Work task 1
In the jet engine thread, for how long is the Orenda 14 run at takeoff power during its test?

Question. How many times would you cycle it to be sure it works and would you cycle it at full speed before you ship the engine? Would you cycle it with the engine running and in full afterburner before installing it in the airplane?
Once we get all the bugs out and things work perfectly, we take the engine through its full operating range several times before the owner accepts it. Then it is shipped. When I test the Orenda 14, it is run to takeoff power for 3 or 4 minutes. The engine is limited by the manufacturer to 5 minutes at that setting (106%), and a typical takeoff takes less then 2 minutes. There is no guesswork. Everything the engine is designed for and expected to do in the aircraft, it has already done in the test cell before we return it to the owner. This an absolute requirement, skipped only by fools and idiots.
As you pointed out , the hot ( 800o) air that flows through the spacing in the pipe liner for cooling , is that air coming from exhaust or compressor bypass ? Is that air oxygenized for the combustion of AB fuel , because turbine exhaust has no oxygen left . Me puzzled ! One more stupid question If I may ? At what setting of the nozzle do you get the beautiful howl that the J79 produces ? Thanks for keeping these great flicks on here Jayz
+Christina Daly It is the exhaust flow from the basic engine. Your assertion that turbine engine exhaust contains no oxygen is incorrect. In a turbojet engine, only 20 percent of the air that goes in the front is used to combine with fuel to produce heat. There are many other interesting things to know about how gas turbine engines work. My channel is devoted to distributing this information...
How long does does the full test regimen on an engine take? Since mounting and hooking up all the systems of the engines into the test cell seems to take quite some time, what causes the need to pull the engine out and reschedule the testing, where the entire process has to start from scratch..why not just run it through the testing, then case it and store it?
Hi AgentJayZ, had to ask a few question. Firstly, without the afterburner section, the turbojet would only need a convergent nozzle? When the reheat is off the gas axial velocity after leaving the last turbine blade is subsonic? Does is have to be the case, i.e. without reheat is there a limitation on what the max exhaust gas speed can be? In that case the convergent nozzle causes gas velocity to increase, thereby reducing pressure which roughly equals to the outside pressure by the time it exits the nozzle into the atmosphere. Is that right? When the reheat is switched on, the gas speed goes supersonic and therefore you need a 'divergent' nozzle (the bell shape of the rocket engines) to speed up the gas as well as to decrease the pressure. Thats why you need the fully dilated nozzle for maximum thrust.
Another thing is why does the big hi bypass turbofans have that radial aerospike like structure (instead of the tip a small opening through which probably the core/N2 exhaust comes out) mounted through the nozzle while this J79 has none?
The divergent section is not absolutely necessary, but it makes the nozzle more efficient when the flow is supersonic. You can have a fixed nozzle without reheat, and it can be so small that it is choked, meaning the gas is accelerated to sonic velocity. Then you make a lot more noise without making much more thrust. There are some really good articles and books out there about supersonic jet nozzles. Your questions are at the upper limit of what we can deal with here in a text box.
thanks!!! maybe a closer look to the actuating "ring"? for the nozzle.. and, BTW. ever a chance to film the compressor rotor/case assembly [and the hot section as well] and actually building up the sections on the hyd stand in the floor? [carefull of shop kitty!!] thanks to you and all the crew.. really fantastic[canon OWES you BIG time] T
The thrust control comes from throttle modulating fuel into the core engine and/or afterburner. Basically anything above (ground) idle rpm, the nozzle will close to produce thrust. When afterburning where u are just basically dumping a ton of fuel into the tail pipe and igniting it, that nozzle will open again to maintain a turbine backpressure that won't flame out the core engine.

Extracted information

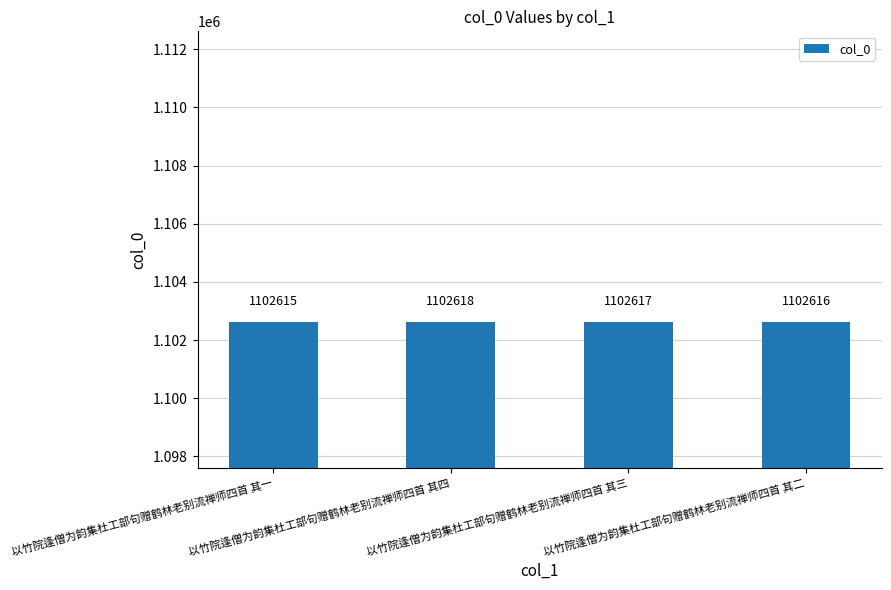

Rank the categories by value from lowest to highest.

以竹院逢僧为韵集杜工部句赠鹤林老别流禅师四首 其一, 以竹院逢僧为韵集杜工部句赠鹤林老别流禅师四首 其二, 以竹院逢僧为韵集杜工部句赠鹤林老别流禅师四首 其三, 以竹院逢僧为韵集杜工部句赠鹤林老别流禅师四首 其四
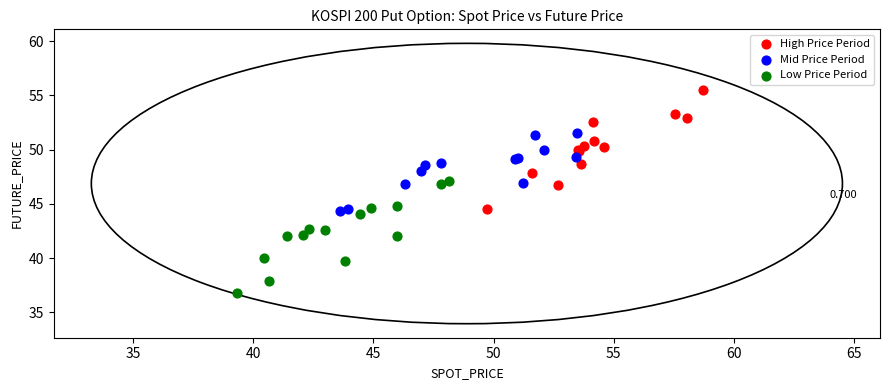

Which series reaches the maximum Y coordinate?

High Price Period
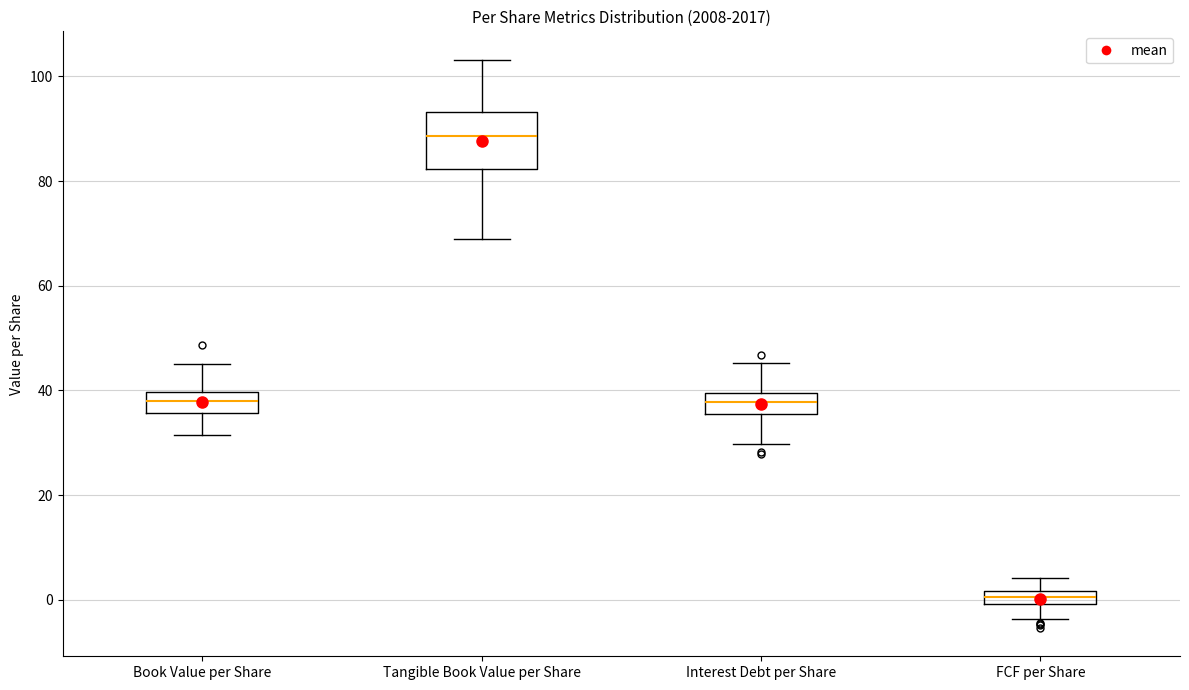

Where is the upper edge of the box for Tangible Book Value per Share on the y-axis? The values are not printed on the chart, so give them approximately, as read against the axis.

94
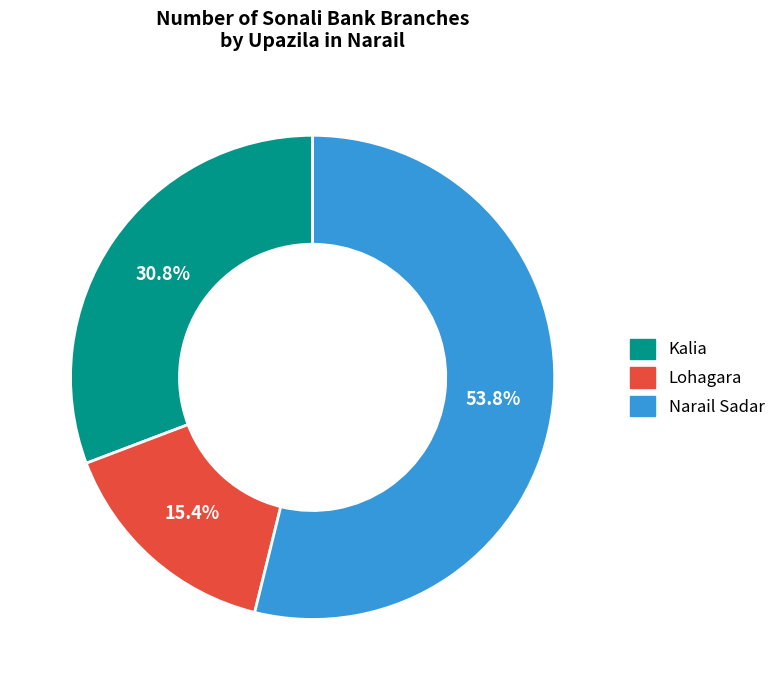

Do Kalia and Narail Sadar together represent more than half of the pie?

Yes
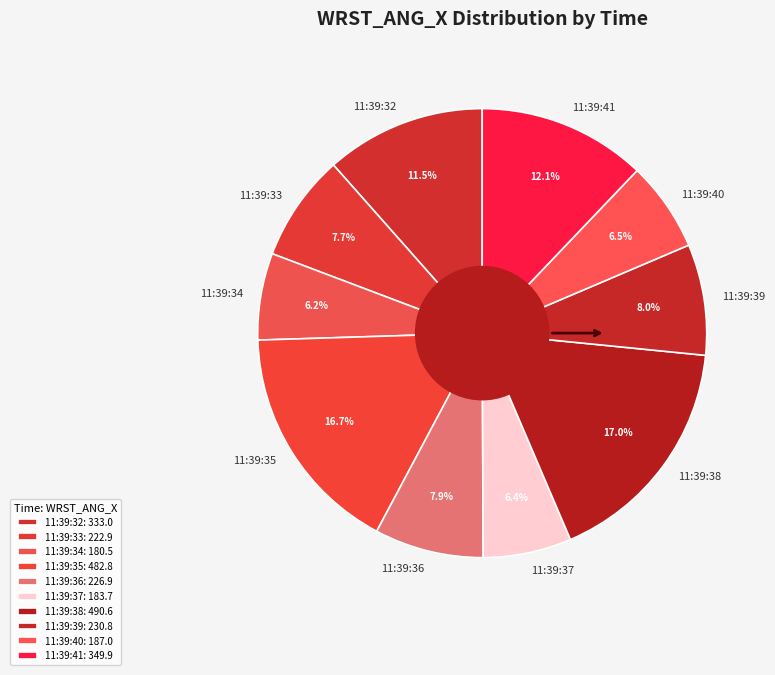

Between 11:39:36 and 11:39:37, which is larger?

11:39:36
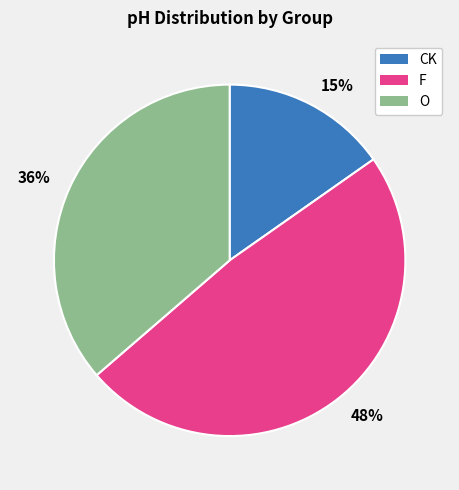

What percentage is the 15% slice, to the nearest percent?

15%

Work task 2
Rewrite the rows from the line containing "High Price Period" through the end of the rows, changing "slice" to "wedge" and leaving everything else unchanged. Omit the pictures from your answer.

Answer area 1
3 or 4 minutes.

Answer area 2
High Price Period

Where is the upper edge of the box for Tangible Book Value per Share on the y-axis? The values are not printed on the chart, so give them approximately, as read against the axis.

94

Do Kalia and Narail Sadar together represent more than half of the pie?

Yes

Between 11:39:36 and 11:39:37, which is larger?

11:39:36

What percentage is the 15% wedge, to the nearest percent?

15%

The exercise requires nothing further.